Jerawat jamur secara karakteristik gatal, kadang-kadang sangat gatal, sementara jerawat biasa biasanya menyakitkan atau sensitif saat disentuh daripada gatal, menjadikan gejala ini salah satu cara paling dapat diandalkan untuk membedakan kedua kondisi tersebut.!! Jerawat jamur tidak merespons perawatan jerawat tradisional seperti benzoyl peroxide, retinoid, atau antibiotik. Bahkan, antibiotik oral dapat memperburuk jerawat jamur karena membunuh bakteri yang bersaing dengan ragi Malassezia, memungkinkan populasi jamur tumbuh lebih jauh tanpa kendali. Inilah sebabnya banyak orang dengan jerawat jamur yang tidak terdiagnosis merasa bahwa kondisi mereka semakin memburuk setelah memulai perawatan jerawat dengan antibiotik.

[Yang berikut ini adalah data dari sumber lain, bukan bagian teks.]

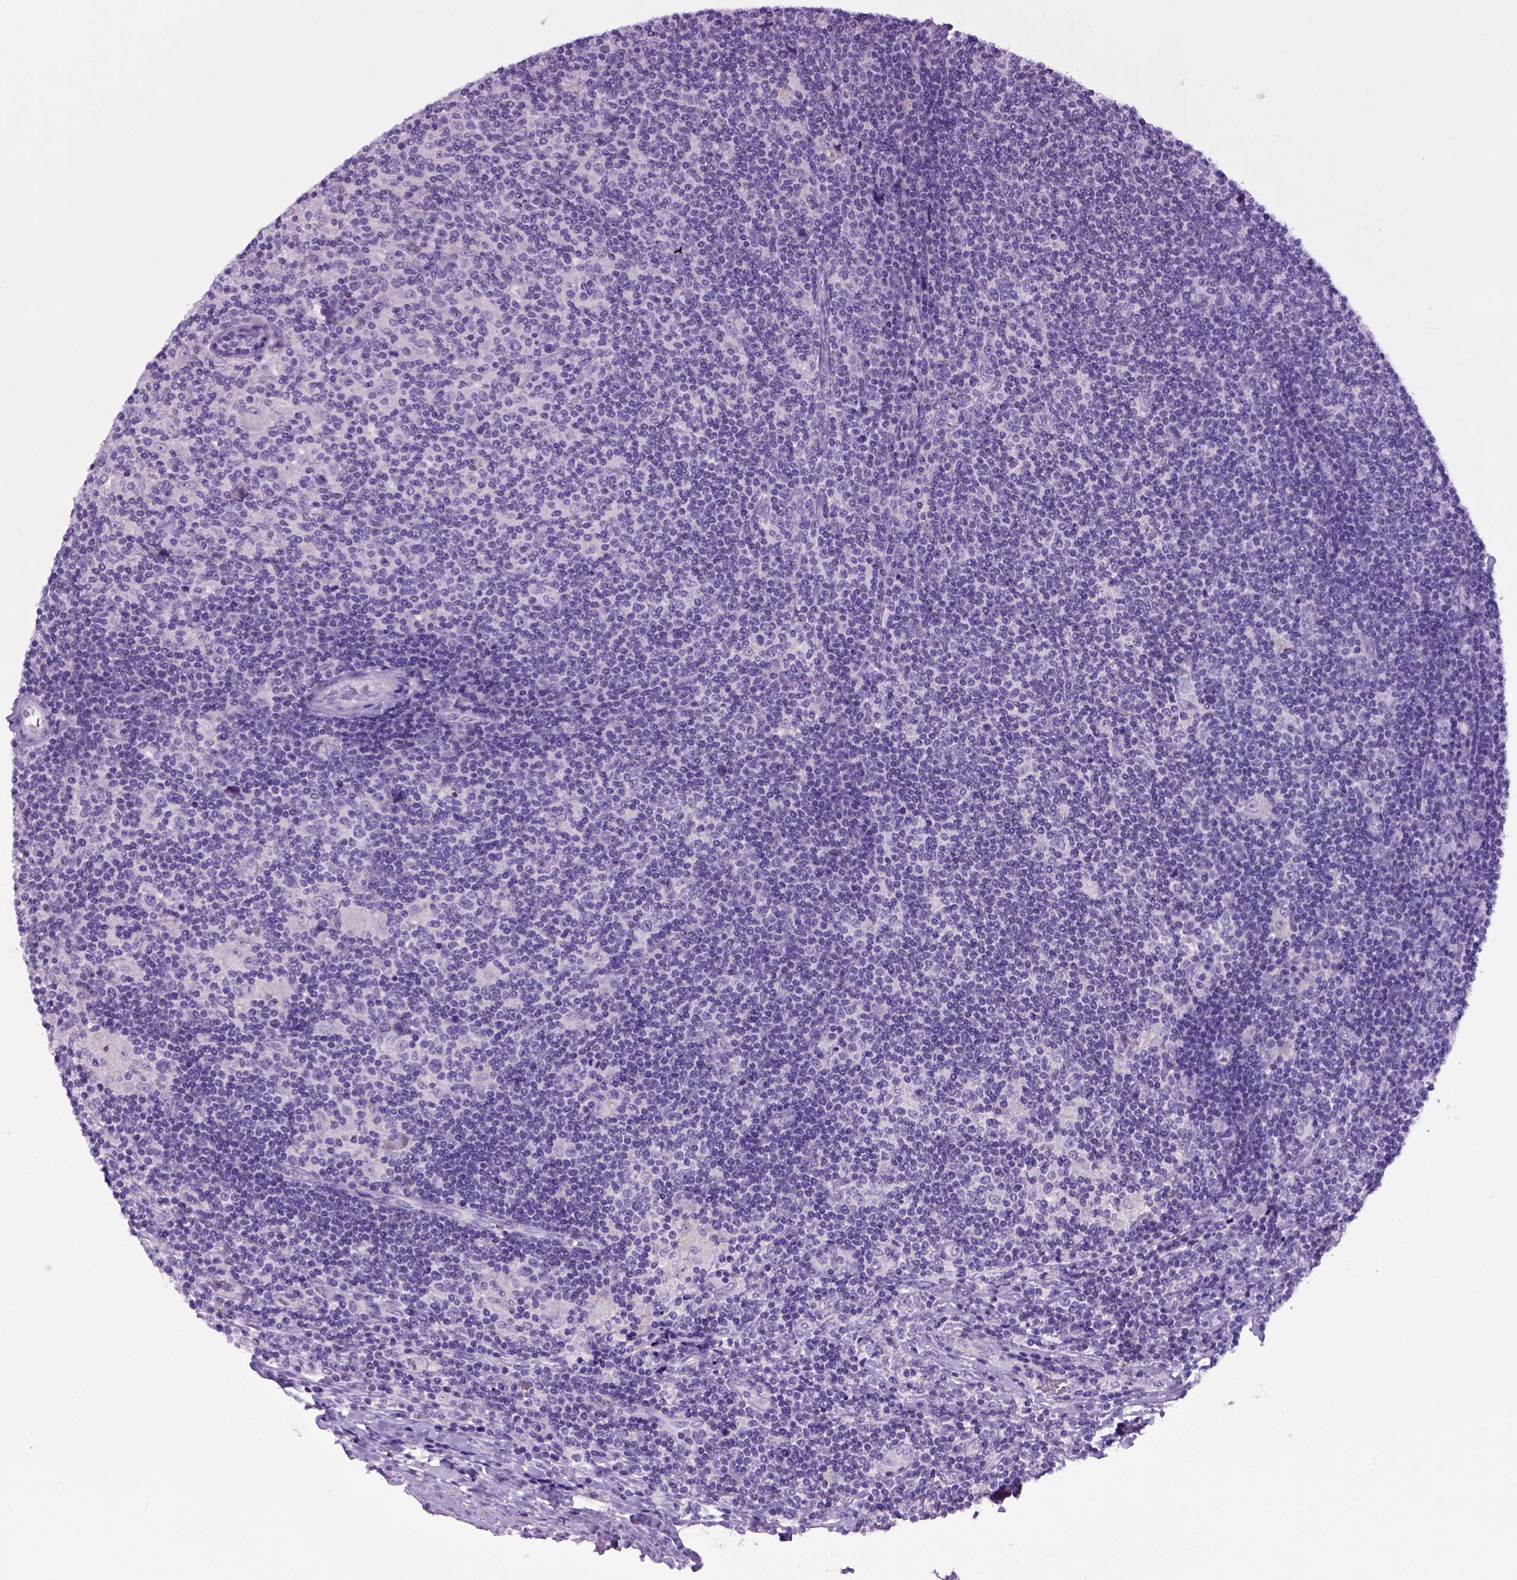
{"staining": {"intensity": "negative", "quantity": "none", "location": "none"}, "tissue": "lymphoma", "cell_type": "Tumor cells", "image_type": "cancer", "snomed": [{"axis": "morphology", "description": "Hodgkin's disease, NOS"}, {"axis": "topography", "description": "Lymph node"}], "caption": "The micrograph shows no significant expression in tumor cells of lymphoma.", "gene": "CDH1", "patient": {"sex": "male", "age": 40}}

Cara Mengobati Jerawat Jamur dengan Benar
Setelah Anda mencurigai adanya jerawat jamur, pendekatan pengobatannya secara fundamental berbeda dari manajemen jerawat biasa. Pengobatan lini pertama yang paling mudah diakses adalah produk antifungal yang dijual bebas. Sampo ketokonazol dengan konsentrasi dua persen dapat digunakan sebagai sabun tubuh atau sabun wajah: oleskan pada area yang terkena, biarkan selama tiga hingga lima menit, lalu bilas.
Gunakan ini setiap hari selama dua hingga empat minggu, kemudian dua hingga tiga kali seminggu untuk pemeliharaan. Sabun tubuh dengan zinc pyrithione bekerja dengan cara yang sama dengan mengendalikan pertumbuhan Malassezia. Krim antifungal topikal yang mengandung klotrimazol, ekonazol, atau mikonazol yang dioleskan dua kali sehari pada area yang terkena memberikan pengobatan yang terarah.
Untuk kasus yang parah atau resisten, dokter kulit mungkin meresepkan obat antifungal oral seperti fluconazole atau itraconazole untuk jangka pendek. Selain pengobatan antifungal, menyesuaikan kebiasaan perawatan kulit dan gaya hidup Anda juga sama pentingnya untuk mencegah kekambuhan. Ragi Malassezia memanfaatkan minyak dan asam lemak tertentu yang umum ditemukan dalam produk perawatan kulit.
Beralih ke produk yang aman untuk Malassezia yang menghindari bahan seperti asam lemak, ester, polisorbates, dan minyak tertentu dapat sangat mengubah situasi, dan memeriksa daftar bahan terhadap basis data online gratis yang aman untuk Malassezia membantu mengidentifikasi produk yang tidak akan memberi makan ragi tersebut.!! Kenakan kain yang bernapas dan menyerap kelembapan saat berolahraga dan segera ganti pakaian yang basah karena keringat. Mandi sesegera mungkin setelah berkeringat berat.
Hindari krim dan minyak berat yang menyumbat pada area yang rentan terhadap jerawat jamur. Jerawat biasa, di sisi lain, adalah kondisi bakteri dan inflamasi yang diobati dengan bahan seperti asam salisilat, benzoyl peroxide, retinoid, dan kadang-kadang antibiotik oral. Jika Anda tidak yakin apakah Anda memiliki jerawat jamur atau jerawat biasa, dokter kulit sering dapat memberitahu melalui pemeriksaan visual dan dapat mengonfirmasi dengan pengikisan kulit sederhana yang diperiksa di bawah mikroskop.